ROANOKE TIMES

                         Roanoke Times
                 Copyright (c) 1995, Landmark Communications, Inc.

DATE: WEDNESDAY, June 30, 1993                   TAG: 9306300312
SECTION: VIRGINIA                    PAGE: C2   EDITION: METRO 
SOURCE: By DAVID M. POOLE STAFF WRITER
DATELINE:                                 LENGTH: Medium


KOHINKE SAYS HE'S SORRY

Roanoke County Supervisor Ed Kohinke apologized Tuesday for "misguided, inappropriate" attacks on various Roanoke Valley politicians during his first 18 months in office.

Kohinke released a statement saying his spats with other politicians - most recently with Roanoke County Clerk Steve McGraw - have overshadowed his more positive efforts.

He listed among his actions on the board: a bond referendum, a new zoning ordinance, the county's economic development strategy and First Union training funds.
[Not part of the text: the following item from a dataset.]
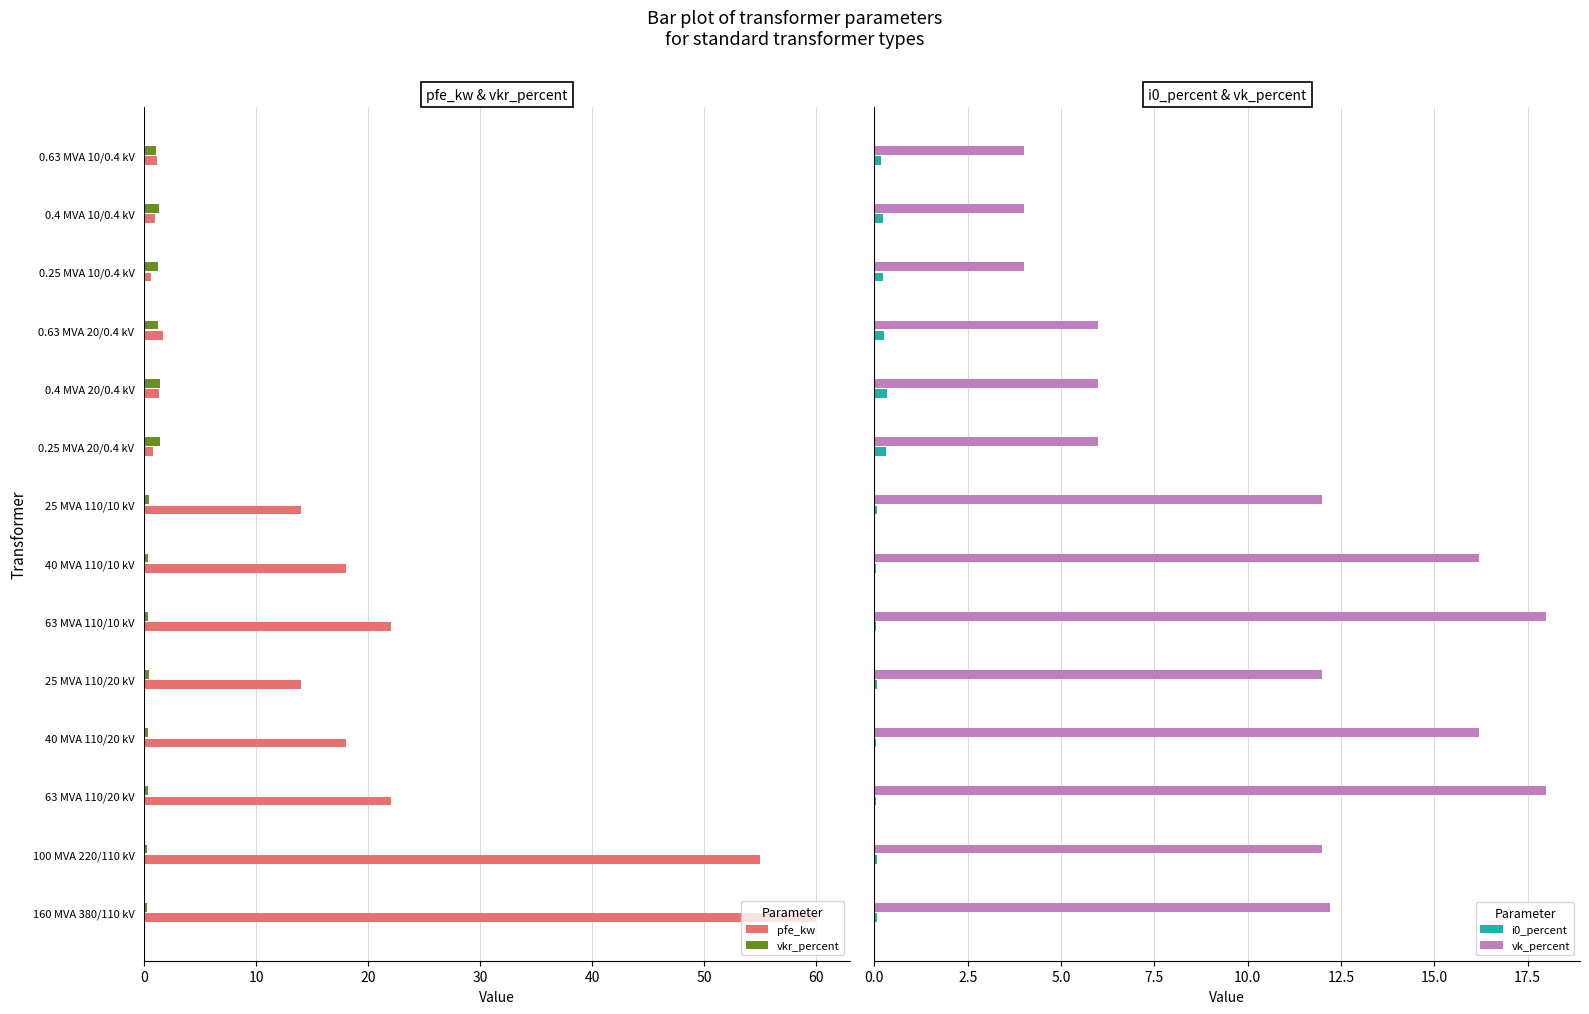

True or false: pfe_kw has a value of 28.1 at 100 MVA 220/110 kV.

False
"Unfortunately, some recent publicity about me might indicate to some that I have been doing nothing but floundering around in indecision and picking fights with other local politicians for the last year and a half.

"That is most certainly not what my tenure in office was intended to be, and it is most certainly not how I strive to do things."

In his apology, Kohinke mentioned the "low-level" shot in January that he took at Roanoke Mayor David Bowers for blaming the valley's economic woes on the failure of a 1990 consolidation referendum.

Kohinke also admitted that he "bungled" questions about the real estate developments of McGraw and others in the Masons Cove area.

"I'd just as soon drop the whole thing and move on from here," he said in an interview.

This is not the first time that Kohinke has pledged to stop writing letters that attack other politicians.

On June 22, Kohinke said he would no longer make an issue of McGraw's practice of developing houses in the county.

Two days later, however, he sent a reporter a letter blasting McGraw for suggesting that Kohinke should resign for switching positions on Explore Park, the living-history state park. Kohinke noted that McGraw did not call for the resignation of Supervisor Bob Johnson when Johnson was arrested for drunken driving a few years ago.

"It boggles my mind," Kohinke wrote, "that `waffling' is a greater sin in McGraw's mind than DUI."

Kohinke now says he means it when he says he is through with his poison-pen attacks.

"I've learned a very tough lesson - not to put anything in writing," he said. "Anyway, my typewriter is broken - at least for the time being."